Heute neu in meinem Repertoire
Das Wort MAMA.
Hinstetzen wenn ich abgesetzt werde. Nicht mehr immer nur Hinstellen oder Legen.
Das Wort MAMA.
Hinstetzen wenn ich abgesetzt werde. Nicht mehr immer nur Hinstellen oder Legen.
Ich liege in meinem Bett und bin deutlich müde. Ich reibe mir die Augen und will eigentlich schlafen. Aber bei dem Lärm kann ja keiner Schlafen. Hier brüllt irgendwer.
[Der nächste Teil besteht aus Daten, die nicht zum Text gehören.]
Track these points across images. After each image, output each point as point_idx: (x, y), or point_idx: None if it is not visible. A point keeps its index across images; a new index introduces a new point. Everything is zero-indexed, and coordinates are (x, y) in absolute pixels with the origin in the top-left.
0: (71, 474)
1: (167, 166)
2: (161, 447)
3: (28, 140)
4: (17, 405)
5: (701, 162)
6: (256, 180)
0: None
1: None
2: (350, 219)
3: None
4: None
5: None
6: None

Wie jetzt … Wenn ich mir die Augen reibe halte ich Ruhe, sonst muss ich brüllen, aber das ist so laut das ich mir die Ohren zuhalten muss. Gestern ist sogar Tante Antje vorbeikommen wiel sie dachte Baba und Mama kommen mit mir nicht klar. Aber ich will doch nur mit Mama kuscheln.
Damit ich dann schlafen konnte durfte mir Baba was vor”lala”en. Und wehe er singt nicht weiter auch wenn ich mal fühle ob er schon alle Zähne hat und wie sich die Zunge beim Singen bewegt.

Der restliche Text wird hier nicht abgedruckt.